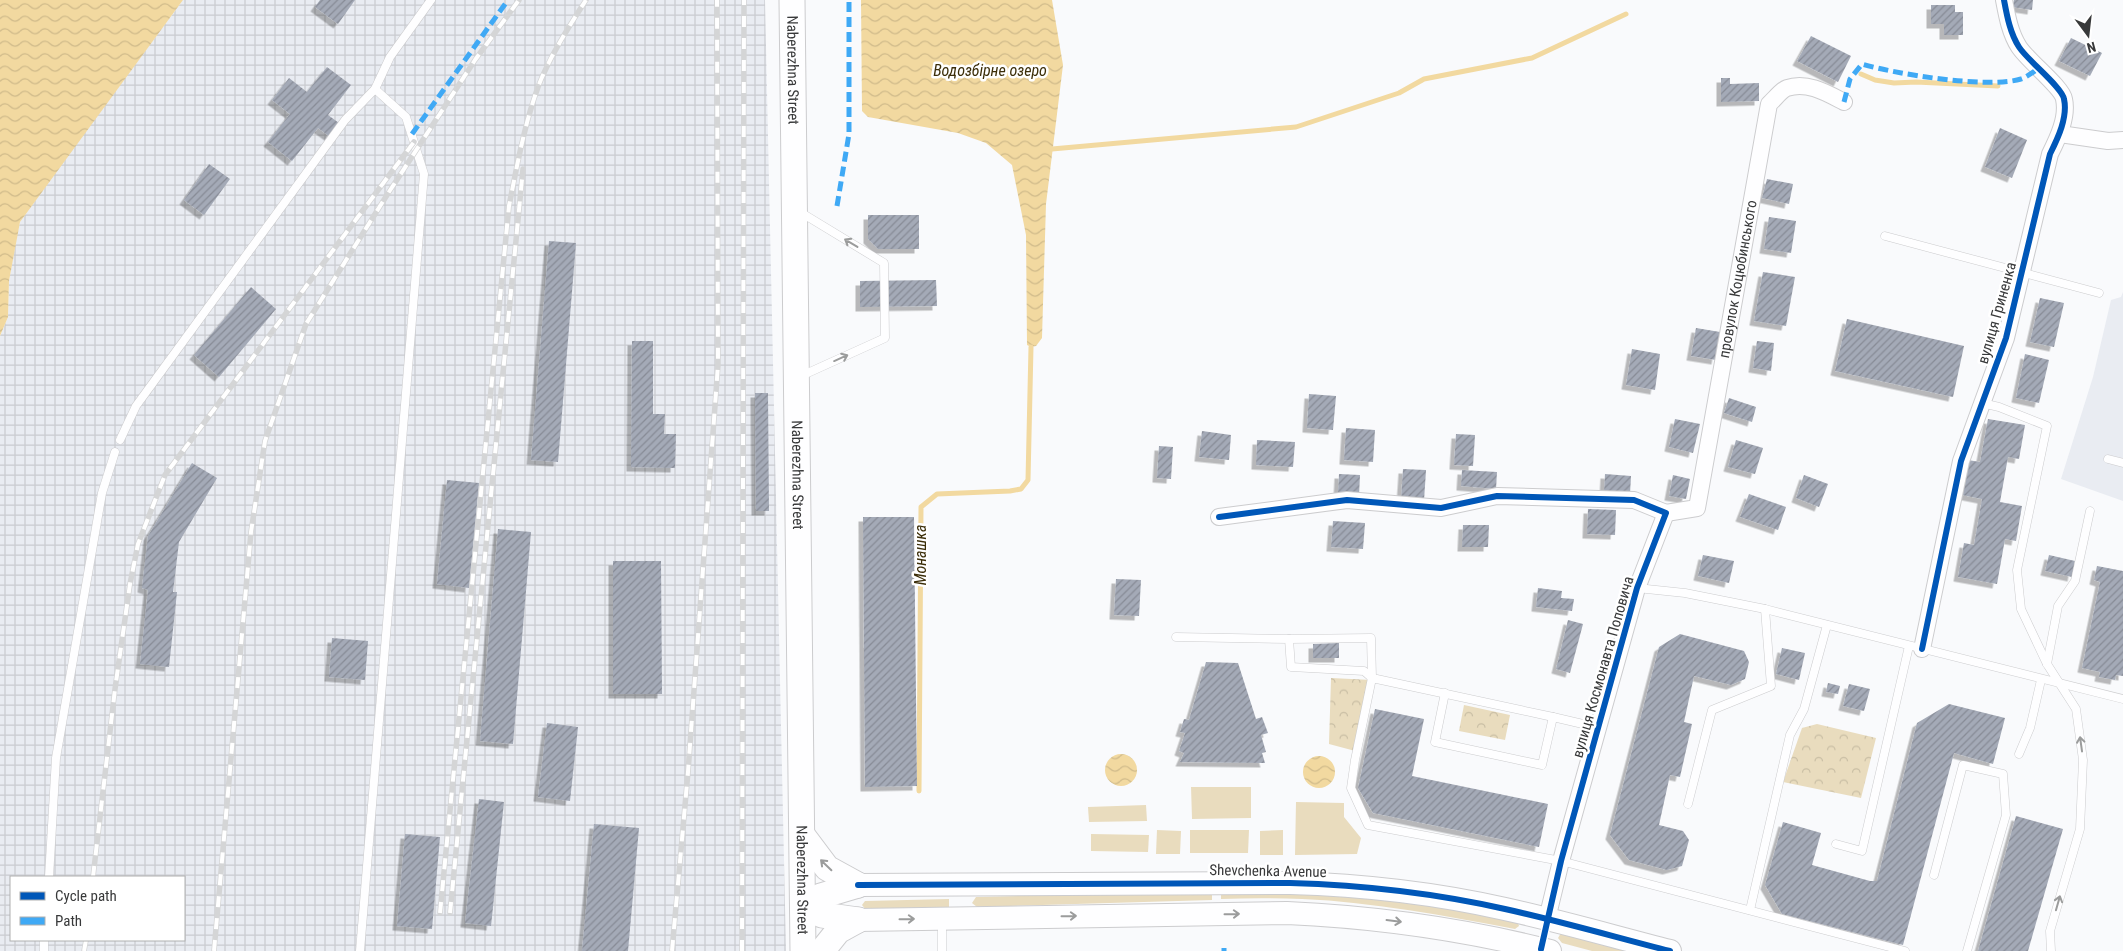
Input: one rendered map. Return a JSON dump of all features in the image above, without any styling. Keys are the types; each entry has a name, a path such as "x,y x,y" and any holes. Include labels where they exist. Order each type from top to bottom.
{"main road":[{"name":"Naberezhna Street","path":"792,0 803,951"},
{"path":"803,836 827,868 858,884"},
{"path":"803,906 821,896 858,884"},
{"path":"803,906 822,915 858,920"},
{"path":"822,951 838,931 858,920"}],"street":[{"name":"вулиця Гриненка","path":"1915,647 1961,461 2006,338 2050,154 2060,134 2064,98 2055,84 2038,70 2018,46 2008,22 2004,0"},
{"name":"провулок Коцюбинського","path":"1666,513 1697,508 1770,104 1786,88 1802,86 1820,89 1844,102"},
{"path":"2060,134 2108,142 2123,140"},
{"path":"1219,517 1347,500 1442,508 1497,496 1634,500 1666,513"},
{"name":"вулиця Космонавта Поповича","path":"1547,919 1561,861 1600,728 1637,588 1666,513"},
{"name":"Shevchenka Avenue","path":"858,884 1290,883 1352,885 1443,897 1547,919 1670,951"},
{"path":"952,918 963,885"},
{"path":"858,920 1296,913 1388,920 1495,942 1545,950 1547,919"}],"lane":[{"path":"120,440 136,406 346,120 375,90 390,57 430,0"},
{"path":"360,951 424,174 406,117 375,90"},
{"path":"794,209 884,263 885,291 885,338 797,378"},
{"path":"1885,236 2021,274 2099,293"},
{"path":"1982,403 1999,407 2047,426 2017,570 2021,609 2046,664 2076,709 2082,760 2080,828 2050,930 2051,951"},
{"path":"48,876 56,758 102,493 115,452"},
{"path":"2108,459 2123,463"},
{"path":"2046,664 2058,606 2075,581 2090,511"},
{"path":"1637,588 1685,594 1765,609 2123,700"},
{"path":"1688,804 1712,710 1771,686 1765,609"},
{"path":"1750,910 1790,735 1804,709 1827,625"},
{"path":"1176,637 1371,638 1372,678 1351,788 1368,825 1561,861 1905,951"},
{"path":"1289,639 1291,667 1364,671 1372,678 1600,728"},
{"path":"1836,844 1862,851 1915,647"},
{"path":"2019,754 2030,728 2041,680"},
{"path":"1445,693 1435,742 1542,765 1553,717"},
{"path":"1934,875 1963,765 2003,774 2006,815 1967,951"},
{"path":"942,951 952,918"}],"shaded area":[{"path":"183,0 765,0 786,951 0,951 0,336 8,317 9,281 20,222"},
{"path":"2123,292 2123,501 2061,479 2093,377 2111,300 2121,297"}],"green space":[{"path":"1331,678 1372,680 1359,752 1329,744"},
{"path":"1464,705 1510,715 1505,740 1459,731"},
{"path":"1817,724 1876,738 1861,798 1783,782 1802,728"},
{"path":"1191,787 1251,787 1251,818 1192,819"},
{"path":"1296,802 1344,803 1344,817 1361,838 1357,854 1295,855"},
{"path":"1146,805 1147,821 1089,822 1088,807"},
{"path":"1157,830 1181,831 1180,854 1156,854"},
{"path":"1190,830 1249,830 1248,853 1190,853"},
{"path":"1283,830 1283,855 1260,855 1260,831"},
{"path":"1091,834 1149,835 1148,852 1091,851"},
{"path":"1263,890 1403,900 1517,920 1519,926 1515,929 1409,910 1356,903 1282,898 1221,899 1221,891"},
{"path":"1212,891 1212,900 977,907 972,903 976,897"},
{"path":"949,899 949,908 866,910 862,905 865,901"},
{"path":"1561,933 1627,951 1592,951 1562,943 1558,938"}],"water":[{"path":"0,0 183,0 20,222 9,281 8,317 0,336"},
{"name":"Водозбірне озеро","path":"861,0 1052,0 1063,65 1046,204 1042,338 1036,346 1031,347 1027,345 1026,235 1012,165 986,143 958,133 868,117 862,111"},
{"path":"1121,754 1133,758 1137,770 1133,782 1121,786 1109,782 1105,770 1109,758"},
{"path":"1319,756 1331,760 1335,772 1331,784 1319,788 1307,784 1303,772 1307,760"}],"building":[{"path":"320,0 355,0 338,24 315,7"},
{"path":"2014,0 2033,0 2032,10 2012,7"},
{"path":"1931,5 1955,5 1955,12 1963,12 1963,35 1944,35 1944,24 1931,24"},
{"path":"1811,36 1851,56 1838,82 1797,61"},
{"path":"2071,38 2102,53 2090,76 2059,61"},
{"path":"327,67 351,85 328,115 339,123 329,136 318,128 292,161 268,142 290,114 272,100 289,78 307,92"},
{"path":"1721,78 1730,78 1730,84 1759,83 1759,101 1721,102"},
{"path":"2000,128 2027,140 2012,178 1985,167"},
{"path":"209,164 230,179 204,215 184,200"},
{"path":"1767,179 1793,184 1789,204 1762,198"},
{"path":"868,215 919,215 919,249 878,249 868,239"},
{"path":"1769,217 1796,221 1791,253 1764,249"},
{"path":"549,241 576,243 558,462 531,460"},
{"path":"1763,272 1795,277 1786,326 1754,321"},
{"path":"936,280 937,306 860,307 860,281"},
{"path":"251,287 276,309 219,377 194,355"},
{"path":"2040,298 2064,303 2054,347 2030,342"},
{"path":"1847,319 1964,346 1953,397 1835,371"},
{"path":"1696,328 1720,332 1716,360 1691,356"},
{"path":"632,341 653,341 653,414 665,414 664,434 676,434 675,468 631,467"},
{"path":"1757,341 1774,343 1771,371 1753,368"},
{"path":"1632,349 1660,354 1655,390 1626,385"},
{"path":"2025,354 2049,360 2039,403 2016,398"},
{"path":"755,393 768,393 769,511 756,511"},
{"path":"1309,394 1336,396 1333,430 1307,428"},
{"path":"1729,398 1756,407 1752,422 1724,413"},
{"path":"1675,419 1700,424 1693,453 1669,447"},
{"path":"1988,419 2025,425 2019,459 2008,457 2000,502 2022,506 2016,541 2005,539 1997,584 1958,577 1964,543 1974,545 1982,499 1962,495 1968,460 1980,462"},
{"path":"1346,428 1375,430 1373,462 1344,460"},
{"path":"1202,431 1231,435 1229,460 1199,457"},
{"path":"1456,434 1475,435 1473,466 1454,465"},
{"path":"1257,440 1295,442 1293,467 1256,465"},
{"path":"1736,440 1763,448 1755,474 1728,467"},
{"path":"1159,446 1173,447 1171,479 1157,478"},
{"path":"192,463 217,478 179,542 173,592 177,592 169,667 140,664 148,590 142,588 148,536"},
{"path":"1403,469 1426,470 1424,501 1401,500"},
{"path":"1462,470 1497,472 1496,489 1461,486"},
{"path":"1339,474 1360,475 1359,496 1338,494"},
{"path":"1605,474 1631,476 1630,494 1604,493"},
{"path":"1673,475 1690,479 1686,499 1669,496"},
{"path":"1804,475 1828,484 1819,507 1796,498"},
{"path":"447,480 479,483 469,588 437,584"},
{"path":"1749,494 1786,507 1778,530 1740,517"},
{"path":"1588,509 1616,510 1615,535 1587,534"},
{"path":"863,517 914,517 917,786 865,787"},
{"path":"1333,521 1365,523 1363,549 1331,547"},
{"path":"1463,525 1489,525 1488,547 1462,547"},
{"path":"498,529 531,532 513,744 480,741"},
{"path":"1703,555 1734,561 1729,583 1698,576"},
{"path":"2049,555 2075,561 2072,577 2045,571"},
{"path":"613,561 661,561 662,694 613,694"},
{"path":"2097,566 2123,571 2123,676 2116,675 2115,680 2099,677 2100,672 2082,668 2100,582 2094,580"},
{"path":"1116,579 1141,580 1139,616 1114,615"},
{"path":"1538,588 1562,591 1561,598 1574,599 1572,611 1536,607"},
{"path":"1568,620 1583,624 1570,673 1556,669"},
{"path":"1680,634 1744,651 1749,662 1745,679 1731,685 1694,676 1684,722 1692,724 1680,777 1670,775 1659,825 1683,831 1689,840 1682,866 1667,870 1629,860 1610,835 1659,647"},
{"path":"332,638 368,641 365,680 329,677"},
{"path":"1339,643 1339,658 1313,658 1313,644"},
{"path":"1782,648 1805,653 1799,680 1776,674"},
{"path":"1206,662 1238,663 1256,719 1262,717 1268,733 1261,735 1266,752 1262,753 1265,763 1180,762 1184,753 1179,751 1185,733 1180,732 1184,719 1189,720"},
{"path":"1828,683 1840,686 1838,694 1826,692"},
{"path":"1849,684 1870,689 1864,711 1843,706"},
{"path":"1949,704 2005,718 1993,764 1954,753 1903,945 1782,914 1765,885 1783,822 1821,833 1812,865 1870,881 1877,881 1917,723"},
{"path":"1375,709 1424,719 1412,776 1548,804 1539,847 1373,813 1358,788"},
{"path":"547,723 578,727 570,801 538,797"},
{"path":"479,799 504,802 491,926 465,923"},
{"path":"2016,816 2063,829 2028,951 1978,951"},
{"path":"594,824 639,828 628,951 582,951"},
{"path":"405,834 440,837 432,929 397,926"}],"waterway":[{"path":"1052,149 1296,127 1399,93 1424,79 1532,58 1626,14"},
{"path":"1861,74 1875,80 1894,83 1916,82 1998,86"},
{"name":"Монашка","path":"919,791 921,507 937,494 1010,491 1021,489 1028,480 1031,347"}],"railway":[{"path":"214,951 251,532 265,441 306,324 475,60 519,0"},
{"path":"440,913 509,206 525,131 538,87 554,53 586,0"},
{"path":"672,951 688,772 718,365 717,0"},
{"path":"742,951 744,0"},
{"path":"93,876 115,689 130,584 138,544 165,475 414,142"},
{"path":"450,913 523,169"},
{"path":"84,951 86,941"}],"marked path":[{"path":"412,134 508,0"},
{"path":"837,206 849,134 849,0"},
{"path":"1844,102 1850,79 1862,64 1918,76 1987,82 2006,82 2021,79 2038,69"}],"cycle path":[{"path":"1922,649 1961,461 2006,338 2050,154 2059,134 2065,113 2062,94 2023,53 2016,42 2009,24 2004,0"},
{"path":"1219,517 1347,500 1441,508 1497,496 1634,500 1666,513 1637,588 1561,861 1541,949"},
{"path":"858,885 1290,883 1344,886 1425,894 1478,903 1670,951"}]}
########################################
-- Problem --
Among the lines of these entries, find those that contain "вулиця". Give their number and nothing else.

-- Response area --
2